El punto dieciocho
El fin del mundo fue,
fundamentalmente, un asunto administrativo. Pasó un martes. La decisión la tomó
una comisión secundaria que se reunía cada lustro alterno, preferiblemente los
martes trece después del almuerzo. La sesión iba bastante cargada de asuntos y,
como empezaba a hacerse algo tarde, el presidente de la comisión —que, por lo
general, era bastante escrupuloso en todo pero que se ponía de mal humor si lo
obligaban a cenar después de las nueve— intentó que el fin del mundo se
aprobase sin discutir el tema. Total, no era más que el punto número dieciocho
del orden del día y no le interesaba a casi nadie. Pero la representante de los
Puros se quejó formalmente y no hubo más remedio que revisar uno a uno los pros
y los contras de acabar con la Tierra.
Lo primero que se sacó a colación
—no podía ser de otra forma— fue todo aquello de que el planeta había sido la
Cuna de la Humanidad. Sin duda no existía en ninguna parte otro lugar de
nacimiento del ser humano. Pero se trataba de un argumento ya muy gastado, que
se llevaba usando para justificar las subvenciones y los costes de
mantenimiento del planeta como mínimo un millón de años. Vale, sí, de allí
habían salido todos ellos, ¿y qué? Ahora había tantos humanos en tantos lugares
que su origen no parecía muy importante. Además, con el tiempo, se habían
diversificado tanto —de forma natural pero mayoritariamente de forma artificial—
que ninguno de los comisionados entendía que importancia podría tener el sitio
exacto en el que el primer animalucho tuvo la mala fortuna de nacer con la
combinación genética que habían dado en llamar ‘humano’. Por no hablar de que
nadie sabía ya cuál, de las muchas posibles candidatas, era la secuencia de ADN
‘original’ de un humano. Si es que alguna vez había habido una única secuencia
original.
Después se estuvo discutiendo
sobre la memoria histórica, y la posible necesidad de preservar las antiguas
ruinas que aún existieran en el planeta. Aquello arrancó hasta carcajadas de
algunos comisionados. Aquellas cosas no serían más que polvo y óxido. ¿No había
ido la gente abandonado el planeta por arcaico? ¿No se había marchado la
humanidad a las estrellas porque todas aquellas ciudades, ríos o continentes ya
estaban más que demodé? El planeta no daba para más. No había nada que hacer allí.
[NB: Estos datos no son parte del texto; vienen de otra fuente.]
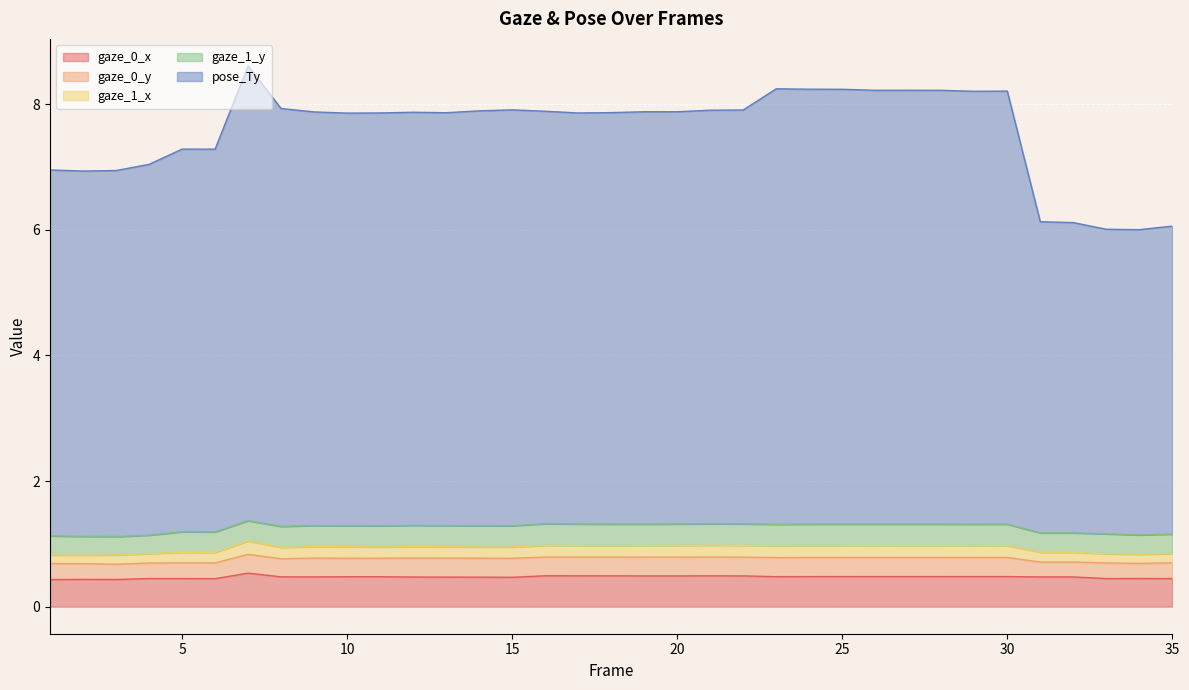

Reading left to right, transcribe all the data shown in this chart.

gaze_0_x: 1=0.4	2=0.4	3=0.4	4=0.4	5=0.4	6=0.4	7=0.5	8=0.5	9=0.5	10=0.5	11=0.5	12=0.5	13=0.5	14=0.5	15=0.5	16=0.5	17=0.5	18=0.5	19=0.5	20=0.5	21=0.5	22=0.5	23=0.5	24=0.5	25=0.5	26=0.5	27=0.5	28=0.5	29=0.5	30=0.5	31=0.5	32=0.5	33=0.4	34=0.4	35=0.4
gaze_0_y: 1=0.3	2=0.3	3=0.2	4=0.2	5=0.3	6=0.3	7=0.3	8=0.3	9=0.3	10=0.3	11=0.3	12=0.3	13=0.3	14=0.3	15=0.3	16=0.3	17=0.3	18=0.3	19=0.3	20=0.3	21=0.3	22=0.3	23=0.3	24=0.3	25=0.3	26=0.3	27=0.3	28=0.3	29=0.3	30=0.3	31=0.2	32=0.2	33=0.2	34=0.2	35=0.3
gaze_1_x: 1=0.1	2=0.1	3=0.1	4=0.1	5=0.2	6=0.2	7=0.2	8=0.2	9=0.2	10=0.2	11=0.2	12=0.2	13=0.2	14=0.2	15=0.2	16=0.2	17=0.2	18=0.2	19=0.2	20=0.2	21=0.2	22=0.2	23=0.2	24=0.2	25=0.2	26=0.2	27=0.2	28=0.2	29=0.2	30=0.2	31=0.2	32=0.2	33=0.1	34=0.1	35=0.1
gaze_1_y: 1=0.3	2=0.3	3=0.3	4=0.3	5=0.3	6=0.3	7=0.3	8=0.3	9=0.3	10=0.3	11=0.3	12=0.3	13=0.3	14=0.3	15=0.3	16=0.3	17=0.3	18=0.3	19=0.3	20=0.3	21=0.3	22=0.3	23=0.3	24=0.3	25=0.3	26=0.3	27=0.3	28=0.3	29=0.3	30=0.3	31=0.3	32=0.3	33=0.3	34=0.3	35=0.3
pose_Ty: 1=5.8	2=5.8	3=5.8	4=5.9	5=6.1	6=6.1	7=7.2	8=6.7	9=6.6	10=6.6	11=6.6	12=6.6	13=6.6	14=6.6	15=6.6	16=6.6	17=6.5	18=6.6	19=6.6	20=6.6	21=6.6	22=6.6	23=6.9	24=6.9	25=6.9	26=6.9	27=6.9	28=6.9	29=6.9	30=6.9	31=5.0	32=4.9	33=4.8	34=4.9	35=4.9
Ni una buena guerra nuclear y la posterior reconstrucción hubiesen sido
suficiente para mitigar el aburrimiento y la apatía. ¡Había habido cinco
apocalipsis atómicos ya! Y la gente estaba más que harta del todo ese rollo de
los mutantes y el canibalismo.
Se habló, por supuesto, del tema
ecológico. Era cierto que no se había encontrado ninguna otra estrella con un
planeta en el que se hubiese desarrollado vida orgánica compleja. A algunos
comisionados aquello les pareció importante, pero la representante de Memory
Cell, les recordó a todos que cada minúsculo organismo de la Tierra había sido
analizado, preservado y llevado a no menos de cien mundos más. Su facción se
había encargado de ello. Nada se podía perder aunque se diese por concluida la
vida útil del planeta. Además, al representante de los transhumanos aquello de
dar importancia a la vida orgánica compleja le pareció hasta ofensivo.
Incluso hubo un comisionado —no
diremos aquí su nombre para no ponerlo en ridículo— que llegó a sugerir que se considerase
la posibilidad de que se tratase de un mundo sagrado. Que alguna clase de
deidad o demiurgo lo hubiese escogido por alguna razón desconocida, de entre
millones de mundos posibles, para plantar allí la semilla de la vida compleja y
de la humanidad. Como cabría esperar su intervención se vio contestada con toda
clase de burlas y chanzas, la mayor parte de las cuáles se referían a cómo
exactamente el tal demiurgo habría plantado la ‘semilla’ y sobre si no había
alguna otra letrina cósmica cercana abierta.
En definitiva, y considerados
todos los pros y contras, la comisión decidió dar su visto bueno al fin del
mundo. Luego hubo una sesión de fotos y unos vinos.